◆ **Instructions to follow**
Could you restate all of the records exactly, leaving out the pictures?
____
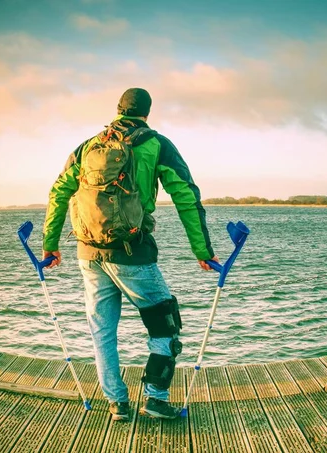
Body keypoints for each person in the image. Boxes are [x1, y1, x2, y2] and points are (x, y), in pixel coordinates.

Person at [41, 88, 218, 421]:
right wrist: (203, 251)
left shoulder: (88, 146)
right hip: (133, 254)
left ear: (118, 110)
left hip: (88, 254)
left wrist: (50, 244)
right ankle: (155, 397)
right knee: (165, 324)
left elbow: (59, 191)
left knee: (102, 331)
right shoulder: (157, 144)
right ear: (147, 114)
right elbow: (186, 195)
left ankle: (117, 402)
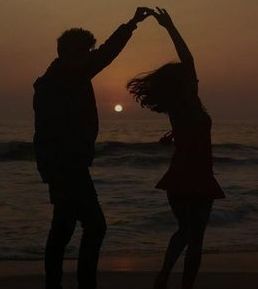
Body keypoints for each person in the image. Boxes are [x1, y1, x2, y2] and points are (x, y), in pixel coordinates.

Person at [33, 7, 152, 289]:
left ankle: (56, 284)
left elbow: (104, 54)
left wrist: (131, 24)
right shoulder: (61, 81)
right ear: (70, 54)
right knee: (94, 226)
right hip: (68, 167)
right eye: (85, 52)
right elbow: (106, 54)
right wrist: (131, 24)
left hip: (64, 166)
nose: (90, 56)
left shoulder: (61, 78)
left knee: (63, 228)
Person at [127, 7, 225, 289]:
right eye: (190, 78)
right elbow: (189, 59)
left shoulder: (177, 107)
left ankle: (163, 277)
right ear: (184, 83)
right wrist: (170, 27)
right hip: (195, 177)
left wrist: (174, 135)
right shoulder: (189, 102)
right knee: (195, 239)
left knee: (185, 233)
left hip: (182, 177)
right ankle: (180, 284)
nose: (195, 79)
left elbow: (188, 130)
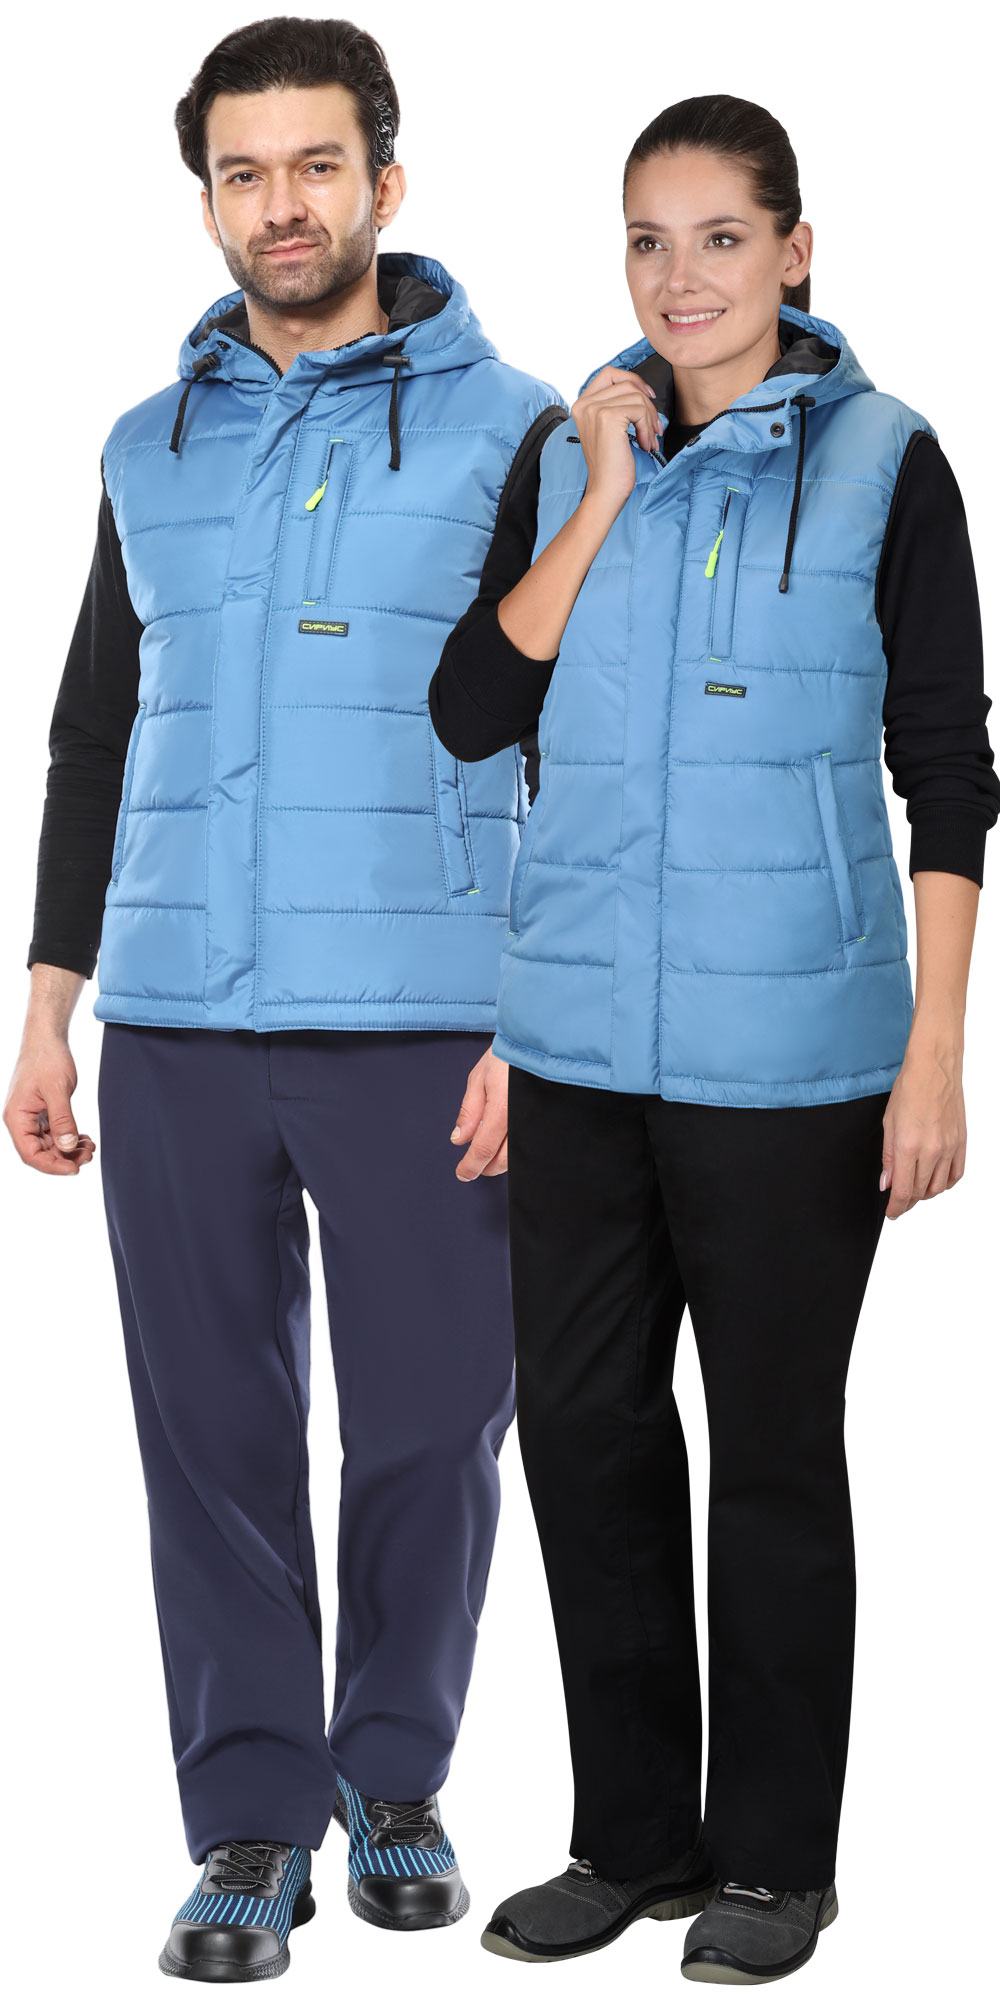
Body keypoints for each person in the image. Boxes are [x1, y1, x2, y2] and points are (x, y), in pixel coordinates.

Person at [5, 16, 565, 1980]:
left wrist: (538, 1016)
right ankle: (247, 1821)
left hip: (430, 1018)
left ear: (384, 182)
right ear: (210, 201)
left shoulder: (521, 432)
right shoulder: (144, 446)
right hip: (175, 1017)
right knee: (210, 1437)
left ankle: (394, 1773)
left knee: (431, 1420)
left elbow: (585, 742)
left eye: (316, 164)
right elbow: (95, 729)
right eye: (243, 172)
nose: (282, 203)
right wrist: (53, 994)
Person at [430, 94, 998, 1985]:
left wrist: (937, 1053)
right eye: (649, 242)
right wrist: (603, 493)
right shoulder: (563, 455)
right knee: (585, 1440)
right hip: (577, 1050)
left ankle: (773, 1862)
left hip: (796, 1070)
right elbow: (472, 710)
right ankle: (630, 1840)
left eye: (724, 238)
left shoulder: (888, 464)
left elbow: (948, 769)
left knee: (767, 1453)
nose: (683, 279)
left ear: (796, 251)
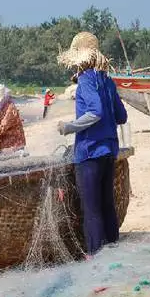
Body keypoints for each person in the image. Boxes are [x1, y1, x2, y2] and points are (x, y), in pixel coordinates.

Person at [56, 32, 128, 256]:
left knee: (92, 209)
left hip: (89, 153)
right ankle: (113, 249)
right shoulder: (107, 81)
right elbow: (121, 116)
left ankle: (95, 255)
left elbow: (95, 112)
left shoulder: (86, 79)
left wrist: (70, 127)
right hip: (109, 152)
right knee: (107, 204)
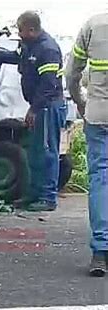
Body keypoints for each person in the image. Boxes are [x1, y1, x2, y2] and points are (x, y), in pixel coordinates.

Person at [0, 11, 66, 212]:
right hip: (39, 106)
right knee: (35, 152)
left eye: (21, 30)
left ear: (32, 29)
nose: (19, 34)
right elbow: (16, 57)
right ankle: (34, 195)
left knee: (46, 152)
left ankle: (47, 198)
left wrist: (34, 110)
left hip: (48, 106)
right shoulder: (30, 45)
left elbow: (49, 84)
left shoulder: (48, 49)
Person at [65, 13, 108, 277]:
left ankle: (101, 253)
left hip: (99, 115)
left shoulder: (94, 24)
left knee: (101, 178)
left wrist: (80, 101)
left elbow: (72, 72)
____
◆ **Reply to the exercise**
Body keypoints for each person in the image. Boxes are [x1, y1, x2, y2] and points are (x, y), in pixel coordinates.

Person at [41, 88, 218, 421]:
right wrist: (203, 251)
left shoulder: (88, 146)
right hip: (133, 254)
left ear: (118, 110)
left hip: (88, 254)
left wrist: (50, 244)
right ankle: (155, 397)
right knee: (165, 324)
left elbow: (59, 191)
left knee: (102, 331)
right shoulder: (157, 144)
right ear: (147, 114)
right elbow: (186, 195)
left ankle: (117, 402)
Body keypoints for each person in the image. Boxes are [x1, y1, x2, y2] and points are (x, y), in pixel coordinates.

Person at [33, 7, 152, 289]:
left ankle: (56, 284)
left elbow: (104, 54)
left wrist: (131, 24)
right shoulder: (61, 81)
right ear: (70, 54)
right knee: (94, 226)
right hip: (68, 167)
right eye: (85, 52)
right elbow: (106, 54)
right wrist: (131, 24)
left hip: (64, 166)
nose: (90, 56)
left shoulder: (61, 78)
left knee: (63, 228)
Person at [127, 7, 225, 289]:
right eye: (190, 78)
right elbow: (189, 59)
left shoulder: (177, 107)
left ankle: (163, 277)
right ear: (184, 83)
right wrist: (170, 27)
right hip: (195, 177)
left wrist: (174, 135)
right shoulder: (189, 102)
right knee: (195, 239)
left knee: (185, 233)
left hip: (182, 177)
right ankle: (180, 284)
nose: (195, 79)
left elbow: (188, 130)
Body keypoints for each person in the image. Boxes are [x1, y1, x2, y2] and points are (x, y), in pixel coordinates.

Person at [5, 16, 565, 1980]:
left wrist: (538, 1016)
right ankle: (247, 1821)
left hip: (430, 1018)
left ear: (384, 182)
right ear: (210, 201)
left shoulder: (521, 432)
right shoulder: (144, 446)
right hip: (175, 1017)
right knee: (210, 1437)
left ankle: (394, 1773)
left knee: (431, 1420)
left elbow: (585, 742)
left eye: (316, 164)
right elbow: (95, 729)
right eye: (243, 172)
nose: (282, 203)
right wrist: (53, 994)
Person at [430, 94, 998, 1985]:
left wrist: (937, 1053)
right eye: (649, 242)
right wrist: (603, 493)
right shoulder: (563, 455)
right knee: (585, 1440)
right hip: (577, 1050)
left ankle: (773, 1862)
left hip: (796, 1070)
right elbow: (472, 710)
right ankle: (630, 1840)
left eye: (724, 238)
left shoulder: (888, 464)
left elbow: (948, 769)
left knee: (767, 1453)
nose: (683, 279)
left ear: (796, 251)
Body keypoints for each person in the image. Boxes are [x1, y1, x2, y2] and points are (x, y), in pixel coordinates.

Person at [56, 32, 128, 256]:
left knee: (92, 209)
left hip: (89, 153)
right ankle: (113, 249)
right shoulder: (107, 81)
right elbow: (121, 116)
left ankle: (95, 255)
left elbow: (95, 112)
left shoulder: (86, 79)
left wrist: (70, 127)
right hip: (109, 152)
right knee: (107, 204)
Body keypoints for each person in the image. Boxes are [x1, y1, x2, y2] and points are (x, y), in pixel coordinates.

Person at [0, 11, 66, 212]:
right hip: (39, 106)
right knee: (35, 152)
left eye: (21, 30)
left ear: (32, 29)
nose: (19, 34)
right elbow: (16, 57)
right ankle: (34, 195)
left knee: (46, 152)
left ankle: (47, 198)
left wrist: (34, 110)
left hip: (48, 106)
right shoulder: (30, 45)
left elbow: (49, 84)
left shoulder: (48, 49)
Person at [65, 13, 108, 277]:
left ankle: (101, 253)
left hip: (99, 115)
left shoulder: (94, 24)
left knee: (101, 178)
left wrist: (80, 101)
left elbow: (72, 72)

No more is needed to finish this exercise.